**PROBLEM DESCRIPTION:** Without the pictures, give the listing below again exactly.

▬▬▬▬▬▬▬▬▬▬

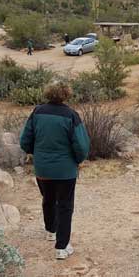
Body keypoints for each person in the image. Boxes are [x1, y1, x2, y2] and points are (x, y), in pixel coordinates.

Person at [19, 82, 90, 260]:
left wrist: (34, 153)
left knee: (48, 199)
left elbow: (24, 140)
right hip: (65, 171)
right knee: (65, 206)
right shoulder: (71, 116)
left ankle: (51, 231)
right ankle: (62, 247)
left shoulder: (37, 112)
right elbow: (81, 146)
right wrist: (78, 160)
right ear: (66, 94)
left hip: (42, 168)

▬▬▬▬▬▬▬▬▬▬

**RESPONSE AREA:**
Body keypoints for each person in the image. Boxes are [x1, y1, x2, y2] and points are (x, y), in pixel coordinates.

Person at [19, 82, 90, 260]:
left wrist: (34, 153)
left knee: (48, 199)
left elbow: (24, 140)
right hip: (65, 171)
right knee: (65, 206)
right shoulder: (71, 116)
left ankle: (51, 231)
right ankle: (62, 247)
left shoulder: (37, 112)
right elbow: (81, 146)
right wrist: (78, 160)
right ear: (66, 94)
left hip: (42, 168)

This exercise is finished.